Cities are already working hard to provide existing services, having little or no budget for research and for creating the innovations that might work for them in the future. On the other hand, plenty of companies and startups are creating new products and services which could potentially solve some of the problems that cities face, but they lack the opportunity to test their innovations in different real and living urban environments.
Blurring the traditional lines between sectors
The Urban Innovation Centre of London was created based on the idea that to overcome the challenges of future cities it is crucial to make room to collaborate in unusual ways. This part-government-funded organization aims to bring together small and medium sized businesses, financial investors, city leaders, researchers and students to solve the problems that cities face and make them a better, healthier and safer places to live. Its approach relies in recognizing that different kinds of organizations need to come together and share their experience, expertise, and insight in order for these problems and challenges to be addressed.

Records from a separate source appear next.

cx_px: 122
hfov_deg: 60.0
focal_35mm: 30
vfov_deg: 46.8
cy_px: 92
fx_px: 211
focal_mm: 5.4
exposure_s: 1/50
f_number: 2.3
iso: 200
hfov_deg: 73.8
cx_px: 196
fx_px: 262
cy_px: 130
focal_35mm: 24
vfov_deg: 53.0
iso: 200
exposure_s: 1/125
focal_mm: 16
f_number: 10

London’s Urban Innovation Centre has been designed to be a collaborative platform for all players involved in accelerating urban solutions to markets by connecting the right mix of people and make them work together in inventive ways, blurring the traditional lines between sectors. This team-based approach is reflected in the spatial organization of the building hosting this Innovation Center, conceived not as a traditional office building but as a hub for experts of various backgrounds and disciplines to collaborate together on a variety of projects of various sizes, scope and duration.

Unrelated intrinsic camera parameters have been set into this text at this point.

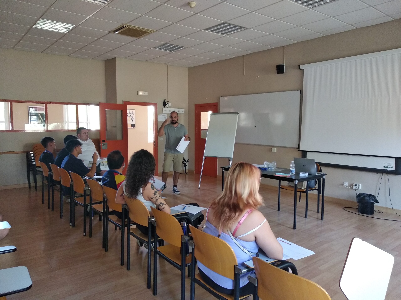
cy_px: 150
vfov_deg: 53.1
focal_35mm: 26
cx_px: 200
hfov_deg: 67.3
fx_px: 301
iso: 640
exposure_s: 1/33
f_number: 2.2
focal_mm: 3.81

Improving future cities will need making work together, for example, architects with coders, city planners with ethnographers or engineers with interaction designers. London’s Urban Innovation Centre embrace a multi-disciplinary approach to complex experiential challenges that modern urban environments impose by including in their teams professionals as the aforementioned. Other professionals also included are service designers, social scientists, data scientist and experts in areas such as business development, behavior economics, sustainability or governance.
This Urban Innovation Center brings all these disparate talents and approaches together trying also to draw in ideas from outside the traditional cities sector as, for instance, big data, the Internet of the Things or new material technologies.